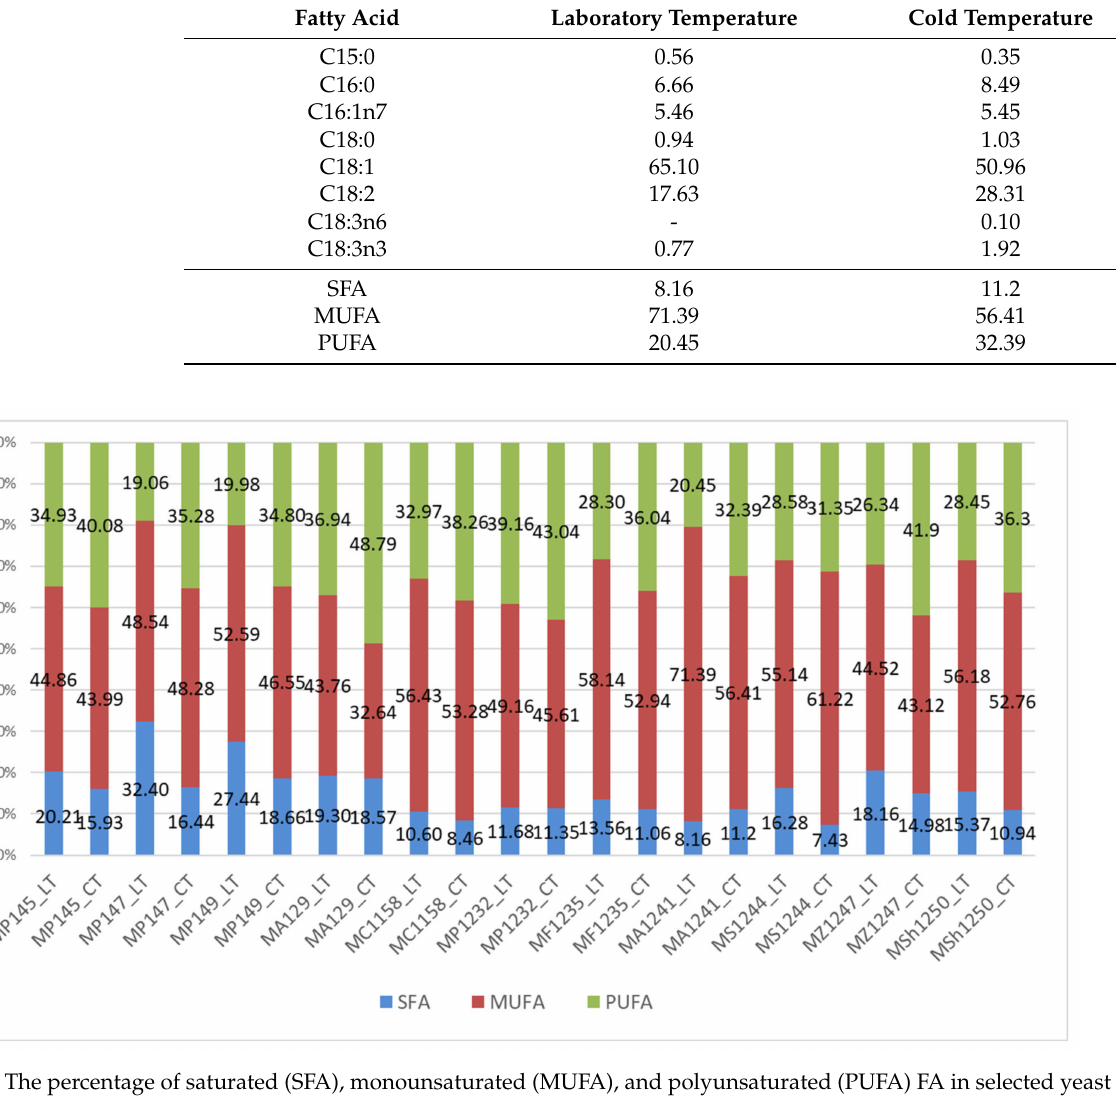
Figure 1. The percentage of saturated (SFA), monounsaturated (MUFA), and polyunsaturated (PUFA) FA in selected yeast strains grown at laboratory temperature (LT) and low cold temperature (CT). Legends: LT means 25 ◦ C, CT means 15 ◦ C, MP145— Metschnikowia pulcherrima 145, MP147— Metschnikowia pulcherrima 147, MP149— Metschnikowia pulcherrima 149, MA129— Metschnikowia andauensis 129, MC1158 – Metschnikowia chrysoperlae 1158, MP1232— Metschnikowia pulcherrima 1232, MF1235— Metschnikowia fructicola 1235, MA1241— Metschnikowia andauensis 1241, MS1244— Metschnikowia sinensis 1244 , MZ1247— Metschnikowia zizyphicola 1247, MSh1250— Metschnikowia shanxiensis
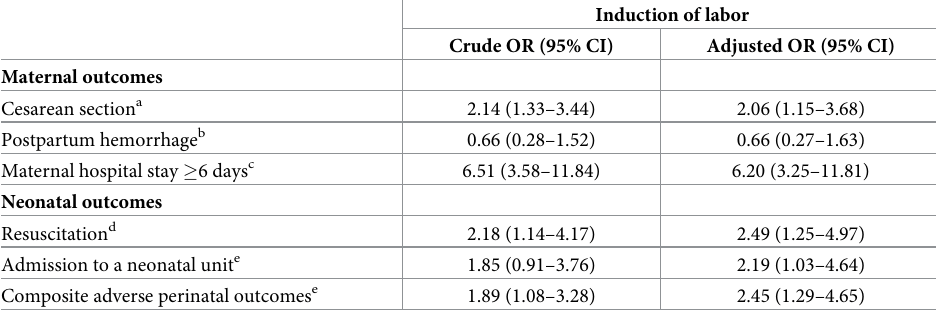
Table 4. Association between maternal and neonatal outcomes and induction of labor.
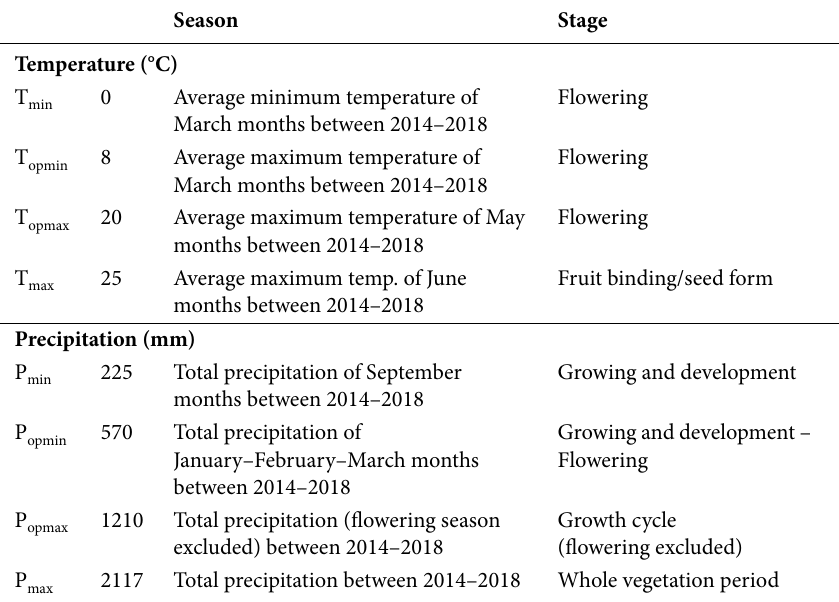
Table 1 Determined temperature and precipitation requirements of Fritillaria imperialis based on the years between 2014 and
━━━━━━━━━━
* _Your instructions_: Which lines above hold the string "Table"? Copy each of them.

* _Answer box_:
Table 4. Association between maternal and neonatal outcomes and induction of labor.
Table 1 Determined temperature and precipitation requirements of Fritillaria imperialis based on the years between 2014 and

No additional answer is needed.